Having the ability and opportunity to do something with the knowledge you have is the key.
So, maybe I should take the test as part of a workshop session so that I can be given advice on what to do with that information. In theory that seems like an answer, but is it really? Well, provided that the people running the workshop are not complete cowboys, and I will assume for the sake of this argument that they are not, then two days support is better than nothing, surely?

My gut feeling is that change, proper, integrated, permanent change can only come from within. We are all looking for a quick fix – oh look, I am Princess Leah but will you still be Princess Leah tomorrow or the next day or next year?

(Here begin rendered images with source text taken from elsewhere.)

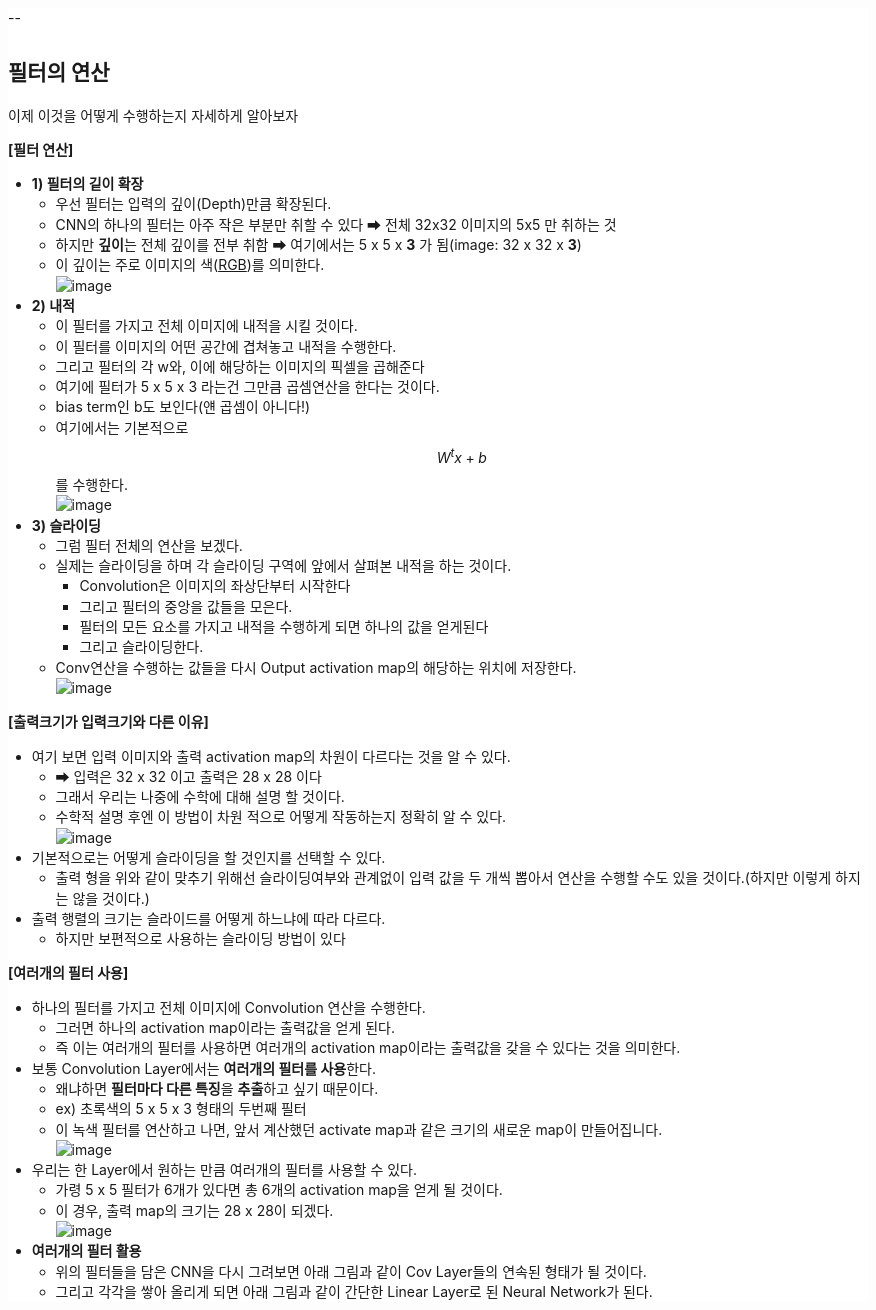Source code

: 

--


## 필터의 연산
이제 이것을 어떻게 수행하는지 자세하게 알아보자


**[필터 연산]**    
* **1) 필터의 깉이 확장**       
    * 우선 필터는 입력의 깊이(Depth)만큼 확장된다.           
    * CNN의 하나의 필터는 아주 작은 부분만 취할 수 있다 ➡ 전체 32x32 이미지의 5x5 만 취하는 것            
    * 하지만 **깊이**는 전체 깊이를 전부 취함 ➡ 여기에서는 5 x 5 x **3** 가 됨(image: 32 x 32 x **3**)     
    * 이 깊이는 주로 이미지의 색([RGB](https://yerimoh.github.io//C1/#rgb-%EC%83%89%EA%B3%B5%EA%B0%84))를 의미한다.      
    ![image](https://user-images.githubusercontent.com/76824611/172740886-cf0d136c-fb91-4ba9-b032-4699d8857469.png)
* **2) 내적**    
    * 이 필터를 가지고 전체 이미지에 내적을 시킬 것이다.    
    * 이 필터를 이미지의 어떤 공간에 겹쳐놓고 내적을 수행한다.     
    * 그리고 필터의 각 w와, 이에 해당하는 이미지의 픽셀을 곱해준다    
    * 여기에 필터가 5 x 5 x 3 라는건 그만큼 곱셈연산을 한다는 것이다.       
    * bias term인 b도 보인다(얜 곱셈이 아니다!)     
    * 여기에서는 기본적으로 $$W^{t}x + b$$를 수행한다.     
    ![image](https://user-images.githubusercontent.com/76824611/172741567-c45fc2d6-15cb-4488-94c6-07e3548b4d14.png)
* **3) 슬라이딩**    
    * 그럼 필터 전체의 연산을 보겠다.     
    * 실제는 슬라이딩을 하며 각 슬라이딩 구역에 앞에서 살펴본 내적을 하는 것이다.      
        * Convolution은 이미지의 좌상단부터 시작한다      
        * 그리고 필터의 중앙을 값들을 모은다.       
        * 필터의 모든 요소를 가지고 내적을 수행하게 되면 하나의 값을 얻게된다     
        * 그리고 슬라이딩한다.        
    * Conv연산을 수행하는 값들을 다시 Output activation map의 해당하는 위치에 저장한다.        
    ![image](https://user-images.githubusercontent.com/76824611/172745021-1b5f1959-e848-44e7-9e66-3df8824db1ca.png)


**[출력크기가 입력크기와 다른 이유]**     
* 여기 보면 입력 이미지와 출력 activation map의 차원이 다르다는 것을 알 수 있다.   
    * ➡ 입력은 32 x 32 이고 출력은 28 x  28 이다    
    * 그래서 우리는 나중에 수학에 대해 설명 할 것이다.     
    * 수학적 설명 후엔 이 방법이 차원 적으로 어떻게 작동하는지 정확히 알 수 있다.     
    ![image](https://user-images.githubusercontent.com/76824611/172747478-22ac7d23-7987-4baa-b32d-39f6985bd65a.png)
* 기본적으로는 어떻게 슬라이딩을 할 것인지를 선택할 수 있다.     
    * 출력 형을 위와 같이 맞추기 위해선 슬라이딩여부와 관계없이 입력 값을 두 개씩 뽑아서 연산을 수행할 수도 있을 것이다.(하지만 이렇게 하지는 않을 것이다.)       
* 출력 행렬의 크기는 슬라이드를 어떻게 하느냐에 따라 다르다.    
    * 하지만 보편적으로 사용하는 슬라이딩 방법이 있다      


**[여러개의 필터 사용]**       
* 하나의 필터를 가지고 전체 이미지에 Convolution 연산을 수행한다.      
     * 그러면 하나의 activation map이라는 출력값을 얻게 된다.   
     * 즉 이는 여러개의 필터를 사용하면 여러개의 activation map이라는 출력값을 갖을 수 있다는 것을 의미한다.        
* 보통 Convolution Layer에서는 **여러개의 필터를 사용**한다.     
     * 왜냐하면 **필터마다 다른 특징**을 **추출**하고 싶기 때문이다.      
     * ex) 초록색의 5 x 5 x 3 형태의 두번째 필터     
     * 이 녹색 필터를 연산하고 나면, 앞서 계산했던 activate map과 같은 크기의 새로운 map이 만들어집니다.   
![image](https://user-images.githubusercontent.com/76824611/172751714-21c5c2ac-9543-4d10-9e94-7f8ebad9c2fd.png)
* 우리는 한 Layer에서 원하는 만큼 여러개의 필터를 사용할 수 있다.    
     * 가령 5 x 5 필터가 6개가 있다면 총 6개의 activation map을 얻게 될 것이다.     
     * 이 경우, 출력 map의 크기는 28 x 28이 되겠다.     
     ![image](https://user-images.githubusercontent.com/76824611/172824592-44a4356c-3841-4d7f-8f81-afa957d11349.png)
* **여러개의 필터 활용**       
     * 위의 필터들을 담은 CNN을 다시 그려보면 아래 그림과 같이  Cov Layer들의 연속된 형태가 될 것이다.    
     * 그리고 각각을 쌓아 올리게 되면 아래 그림과 같이 간단한 Linear Layer로 된 Neural Network가 된다.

Will a stranger, or an automated personality profile, telling you that you are Princess Leah make it possible for you to head off and blow up a Death Star? I think not. If you feel certain that you are Princess Leah then you can go off and save The Empire but that knowledge, certainty, power comes from within.

Not convinced? Think about this. When most women are asked what they most want, it is to lose weight. Our own bodies are, pretty much, the only things that we can fully control. The formula is very simple. Everyone knows it: eat less, or exercise more, or both. No-one force feeds me cake and red wine. We all control what goes into our bodies so the one thing we can do on our own if we want to, surely, is to lose weight. But it is still top of our wish list. If we cannot do the one thing that we really can do on our own how can we hope to take control of other aspects of our lives that are subject, in many big and small ways, to the influence of other people?

As I mentioned to a friend and colleague when we were discussing this the other day, I already know my profile – I’m a sceptic!